Somebody can be found guilty of a criminal offense even if he or she didn’t actually commit the crime but aided and abetted the perpetrator of the offense in a “joint venture.” You can be guilty if you intentionally act with another to commit a crime in order to bring it about and make it succeed. In some cases, statements made by someone in a joint venture are used to convict his or her partner.
In Commonwealth v. DiGregorio, the defendant was found guilty of home invasion, kidnapping, assault, and battery by means of a dangerous weapon. On appeal, he claimed that the judge had improperly admitted statements between two friends, these statements didn’t fall under any exceptions to the hearsay rule, and they were therefore inadmissible.
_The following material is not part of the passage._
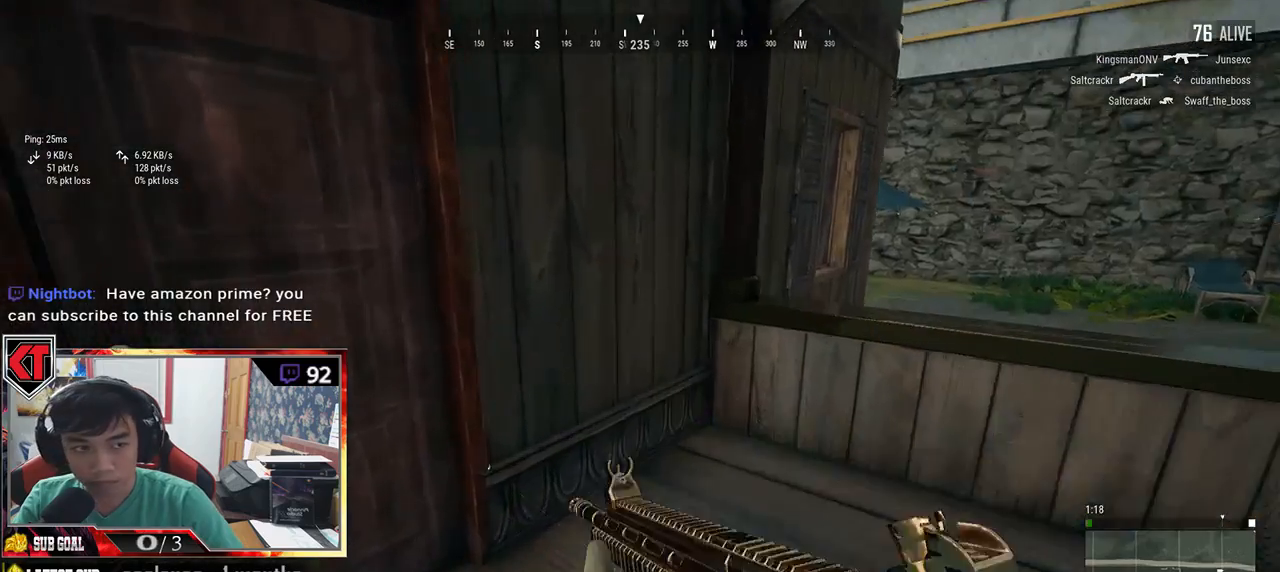
{"keys": ["s"], "mouse": [], "events": [[16, "shift", "up"], [150, "f", "down"], [200, "w", "up"], [233, "f", "up"], [250, "a", "down"], [300, "f", "down"], [383, "s", "down"], [400, "f", "up"], [450, "a", "up"]]}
One of the exceptions at issue was the joint venture exception to the hearsay rule. Under this rule, when joint criminal venturers make out-of-court statements against others, these statements are admissible if they are made while a criminal enterprise is pending and in order to further it. The judge must determine whether there was a criminal joint venture between the person making the statement and the defendant, but the judge doesn’t need to make a preliminary ruling that there was a joint venture. The evidence can come in, subject to a motion to strike at a later time if the prosecution doesn’t show there actually was a criminal enterprise. The judge needs to give a jury instruction informing the jury they can only consider the hearsay if they find there was a joint venture, based on all the other evidence except the hearsay statements.